November 11, 2009

Why the Senate Still Matters

I've mentioned recently that I thought the Congress would be the harder chamber to get a health care bill through: the Senate is less encumbered by nuisance of elections. But others have rightly pointed out that a super majority while numerically feasible is hard to do once, let alone the two times that it will be required. True. But my main point I think, is still valid, at least to a certain extent.

Okay maybe I was wrong on this one.  Maybe I was blinded by a sense of frustration with Congress.

Right or wrong however, where the Senate matters most is its ability to stall or slow things considerably.  Even Harry Reid seems to be inadvertantly on side with this, talking about starting after the recess, or maybe next week.  Then there's Senator Lieberman who isn't onside with stopping a filibuster.  But Olympia Snowe might still side with Democrats, since she seems to be about as dependable to the GOP as a broken watch; right twice a day.  Actually in her case she sides with the right about twice a year.

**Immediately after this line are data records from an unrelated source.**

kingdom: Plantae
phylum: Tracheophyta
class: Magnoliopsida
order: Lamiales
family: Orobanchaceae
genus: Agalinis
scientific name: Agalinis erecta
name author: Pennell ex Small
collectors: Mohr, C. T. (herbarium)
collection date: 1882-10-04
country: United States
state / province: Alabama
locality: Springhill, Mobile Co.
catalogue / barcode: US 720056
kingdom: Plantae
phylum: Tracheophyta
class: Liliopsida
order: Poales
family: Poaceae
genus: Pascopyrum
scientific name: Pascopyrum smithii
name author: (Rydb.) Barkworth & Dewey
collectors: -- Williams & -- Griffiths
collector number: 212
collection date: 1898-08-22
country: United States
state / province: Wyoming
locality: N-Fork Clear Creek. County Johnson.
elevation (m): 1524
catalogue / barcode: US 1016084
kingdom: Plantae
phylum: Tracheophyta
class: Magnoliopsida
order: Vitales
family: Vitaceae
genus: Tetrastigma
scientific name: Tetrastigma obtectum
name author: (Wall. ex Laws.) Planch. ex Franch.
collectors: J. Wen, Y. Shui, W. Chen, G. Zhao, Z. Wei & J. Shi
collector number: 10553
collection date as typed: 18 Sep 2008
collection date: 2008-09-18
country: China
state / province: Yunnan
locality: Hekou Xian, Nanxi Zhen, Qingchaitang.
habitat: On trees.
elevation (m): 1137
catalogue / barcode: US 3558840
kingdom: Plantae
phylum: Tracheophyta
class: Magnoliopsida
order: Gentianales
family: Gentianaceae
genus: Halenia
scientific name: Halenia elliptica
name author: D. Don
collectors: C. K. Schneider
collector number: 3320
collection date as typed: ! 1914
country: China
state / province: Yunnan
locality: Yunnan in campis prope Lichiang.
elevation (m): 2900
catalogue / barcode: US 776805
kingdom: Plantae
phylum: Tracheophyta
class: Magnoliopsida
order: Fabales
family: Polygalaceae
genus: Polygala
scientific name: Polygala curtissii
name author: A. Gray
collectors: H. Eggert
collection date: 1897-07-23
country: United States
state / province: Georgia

But even if the Senate manages to produce it's own version - remember the House bill has been all but declared dead on arrival in the Senate - from the various versions the Senate has floating around, there's another matter to deal with still.

Reconciliation of the two versions of the bill.  That will take some time too.  And Time Is On Our Side if this thing continues to play out.  The various versions of the bill all can be picked apart and shown for what they really are - bloated, tax filled, freedom-killing, Constitutionally unsound manfiesto-driven slag heaps of bad ideas.


But here's my caveat on that.  Conservatives everywhere are busy combing over the Pelosi version of the health care bill, which to my mind is a pointless exercise.  It seems like there is a Democrat plan afoot to do a health care bill shell game.  If critical eyes can't focus on any version for long enough, and they don't even know what the final version will look like and when it will appear, how can they know that the final version won't be another Saturday night special that has a short window to critically review?  The answer is, they won't and they can't.

That doesn't mean that critical reviews of each and every version aren't important, because the bad taste in America's mouth is real, and the country  needs to be continually reminded of the pitfalls as they come to light.  But when the final version comes up for a vote in both houses - that's when the full throttle resistence to the Democrats' full-steam-ahead aproach has to happen.  It will likely come upon the country as a thief in the night.  So my point is this - be ready to mobilize quickly and effectively and with every effort possible when the time comes.